Ciò nondimeno, esistono limiti imposti dalla natura. Una capacità come l'orecchio assoluto, per esempio, dipende in larga misura da un'educazione musicale precoce, la quale, d'altra parte, non basta di per sé a garantirne la presenza. Né, come dimostra Cordelia, la presenza dell'orecchio assoluto può garantire quella di altri doni musicali di livello superiore. Senza dubbio Cordelia aveva un planum temporale ben sviluppato, ma forse le mancava qualcosa nella corteccia prefrontale, in termini di senso critico. Quanto a George, malgrado fosse senza dubbio dotato per quanto riguarda le aree cerebrali coinvolte nelle reazioni emozionali alla musica, con ogni probabilità in altre aree era carente.

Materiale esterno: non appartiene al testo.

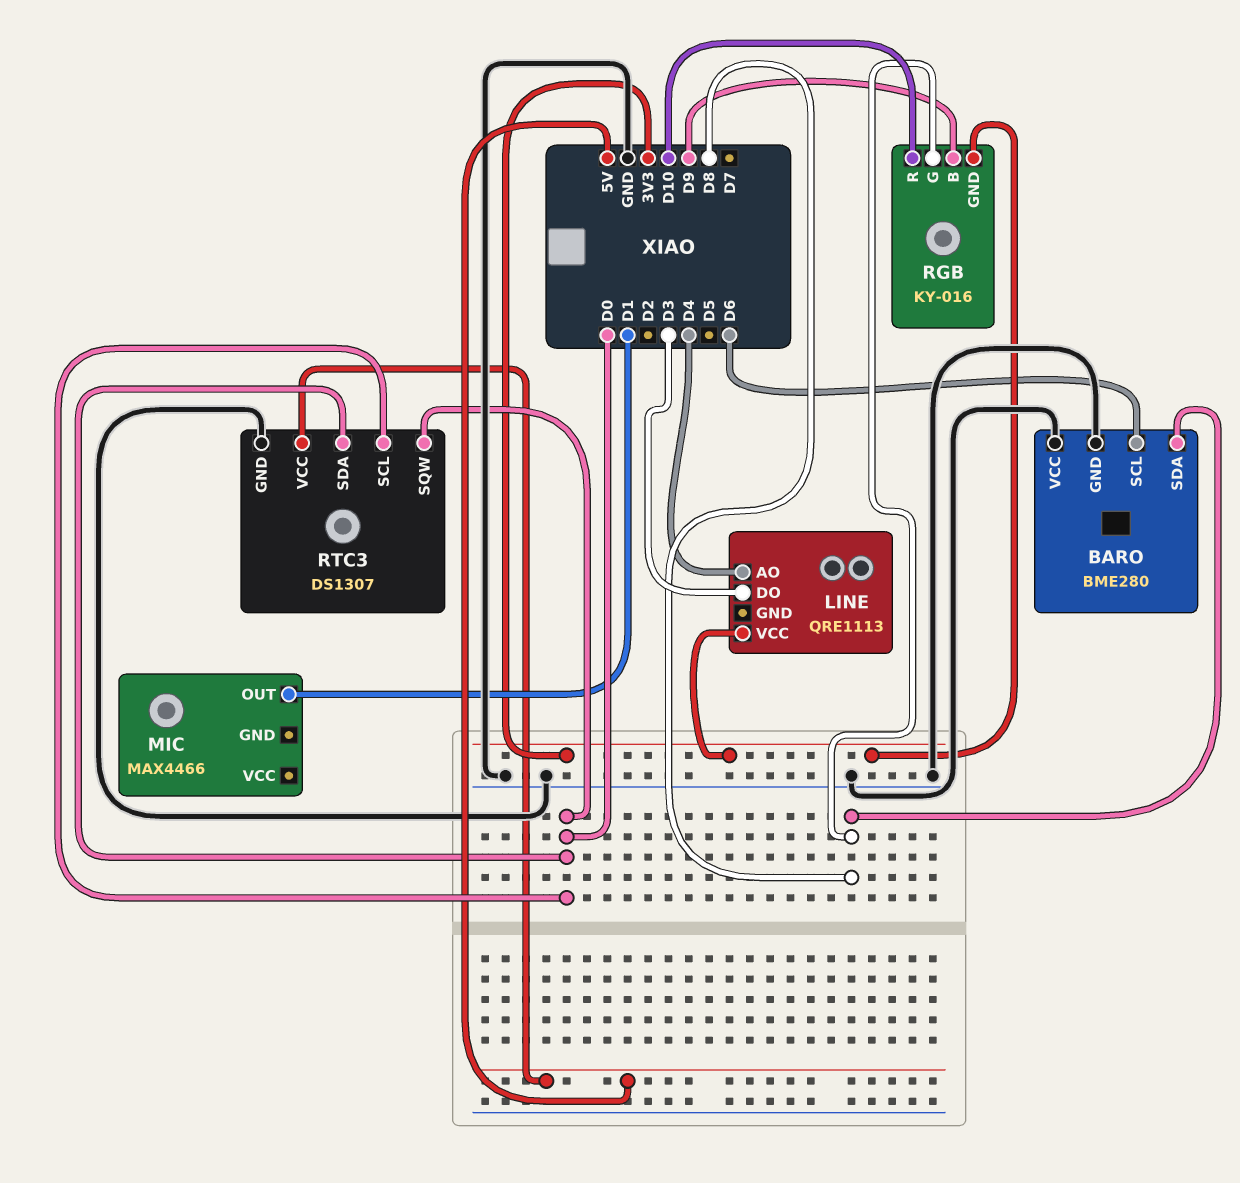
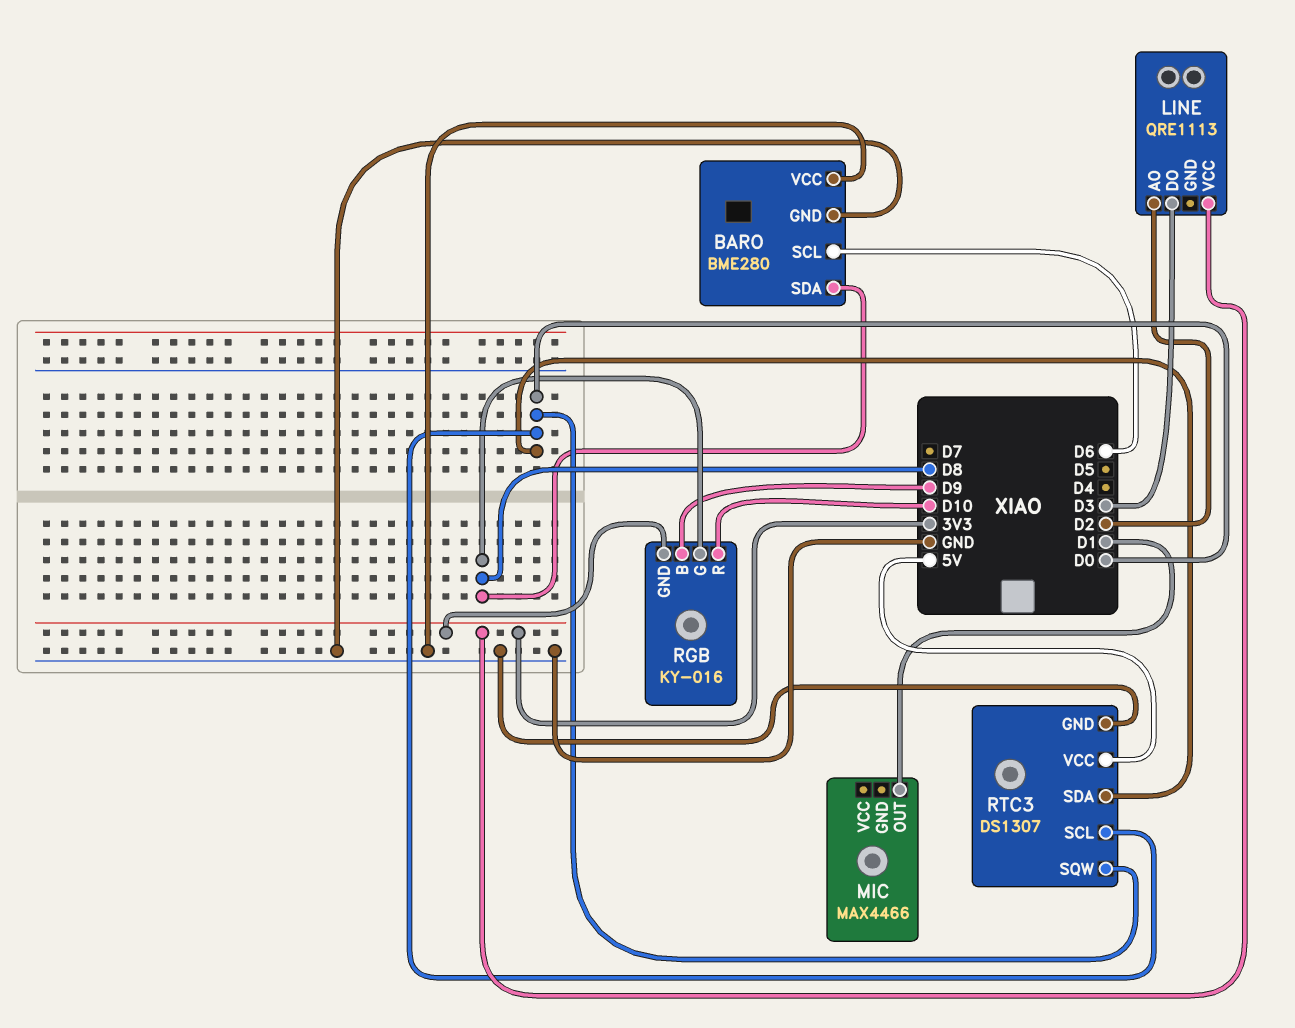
LINE pin AO: D4 -> D2

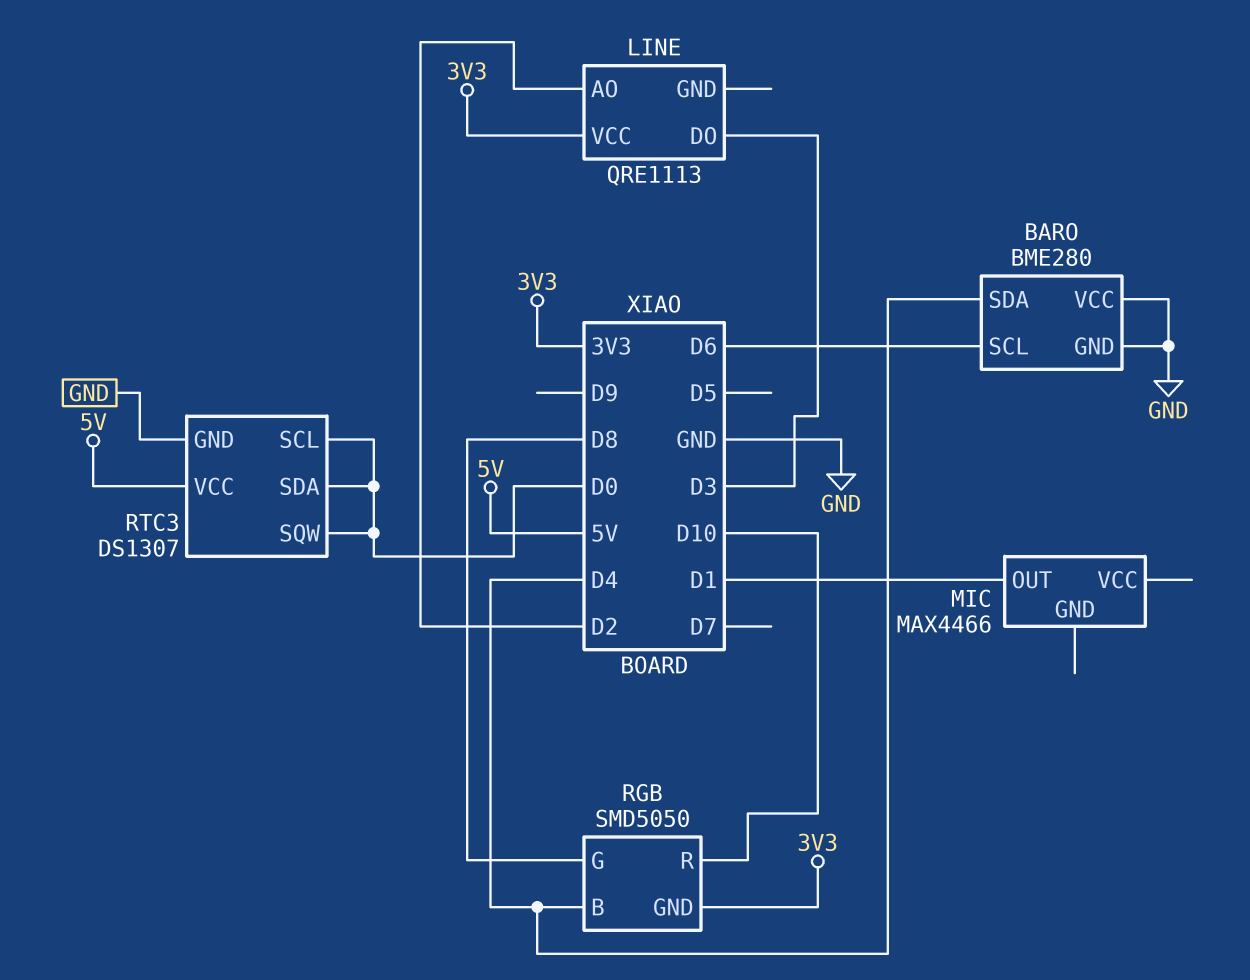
BARO pin SDA: D8 -> D4
RGB: KY-016 -> SMD5050
RGB pin B: D9 -> D4

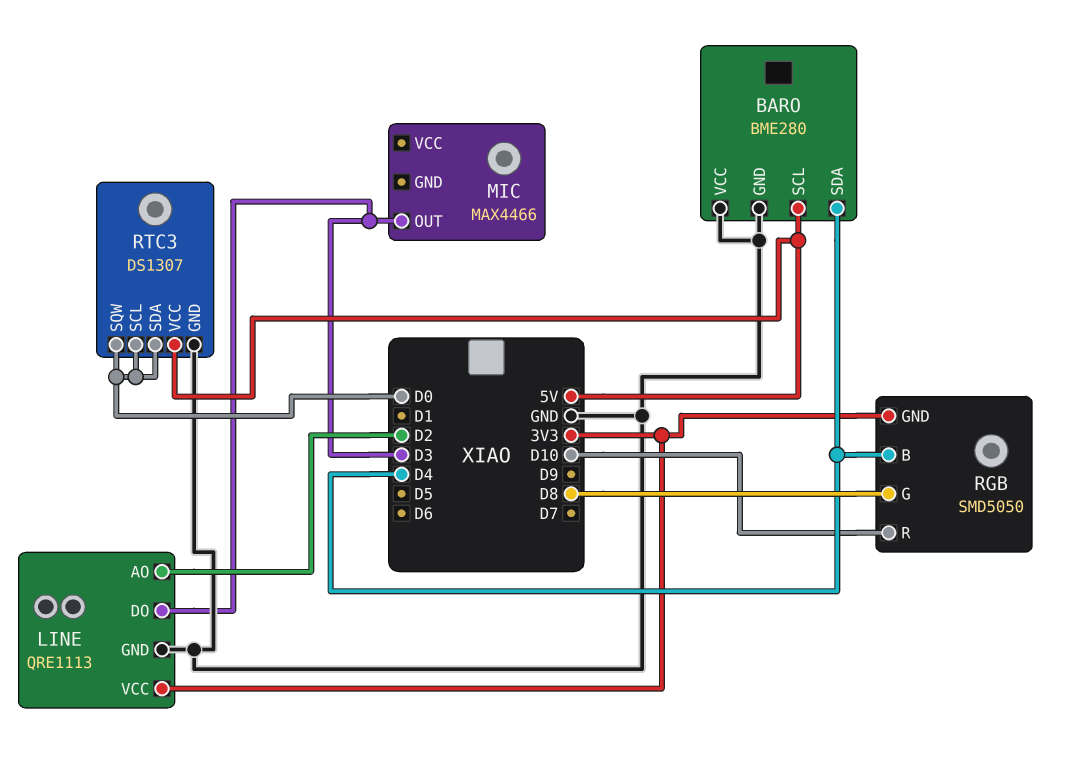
BARO pin SCL: D6 -> 5V
LINE pin GND: none -> GND
MIC pin OUT: D1 -> D3

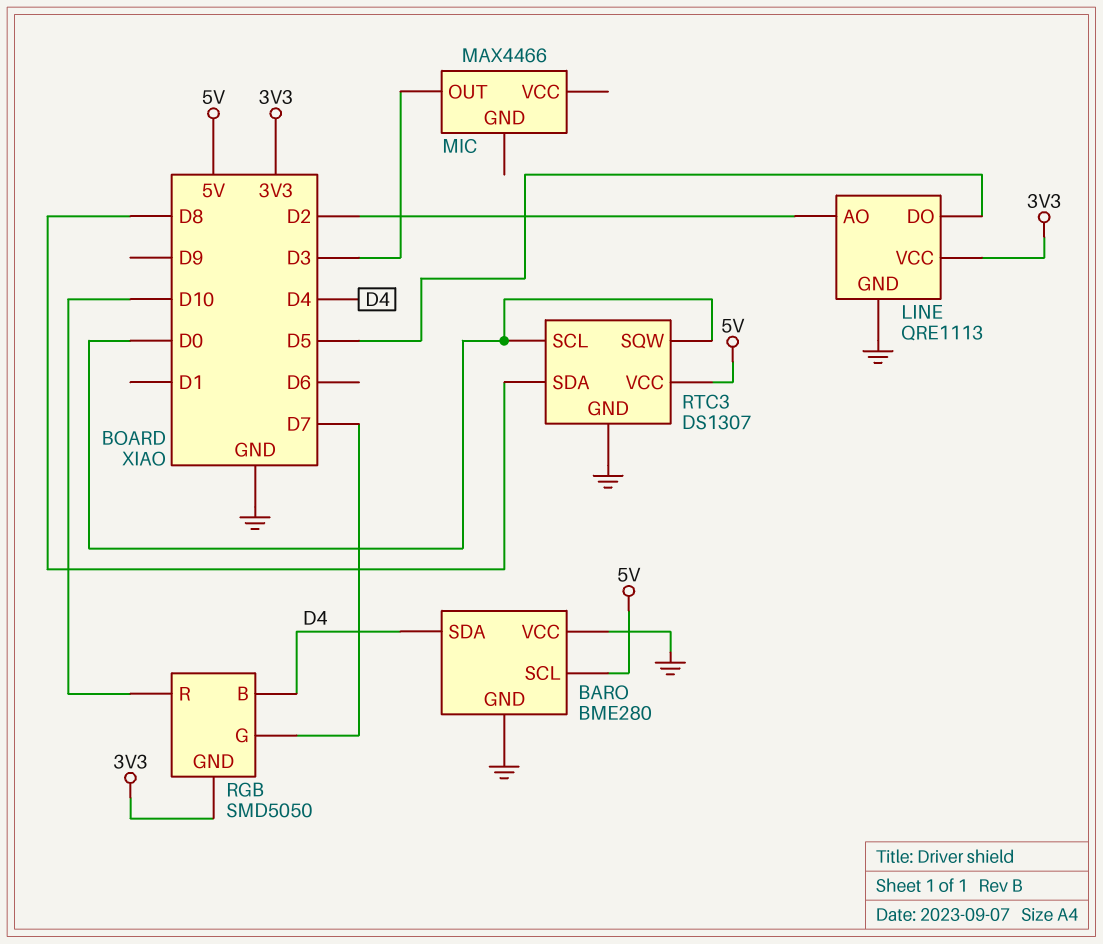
LINE pin DO: D3 -> D5
RGB pin G: D8 -> D7
RTC3 pin SDA: D0 -> D8

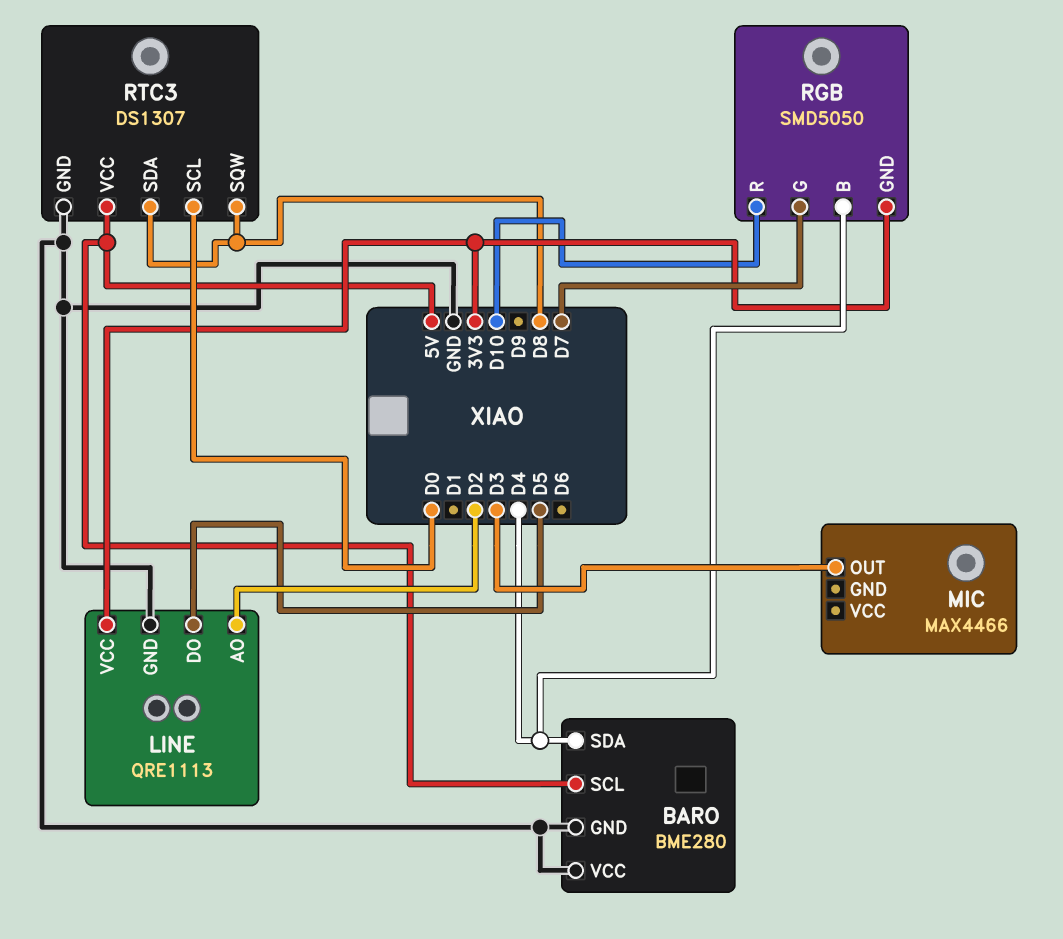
RTC3 pin SQW: D0 -> D8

Gli esempi di George e di Cordelia introducono un tema che sarà ripreso ed esplorato in molti dei casi clinici raccontati nelle pagine che seguono. In particolare, quella che chiamiamo «musicalità» comprende una gamma estesa di abilità e recettività: dalle più elementari percezioni del tempo e dell'altezza del suono, ai più elevati aspetti riconducibili all'intelligenza e alla sensibilità musicali; in linea di principio, ciascuno di essi è dissociabile dagli altri. In effetti, quanto a musicalità, tutti siamo più forti in certi aspetti e più deboli in altri; e così abbiamo tutti qualche affinità con George e Cordelia.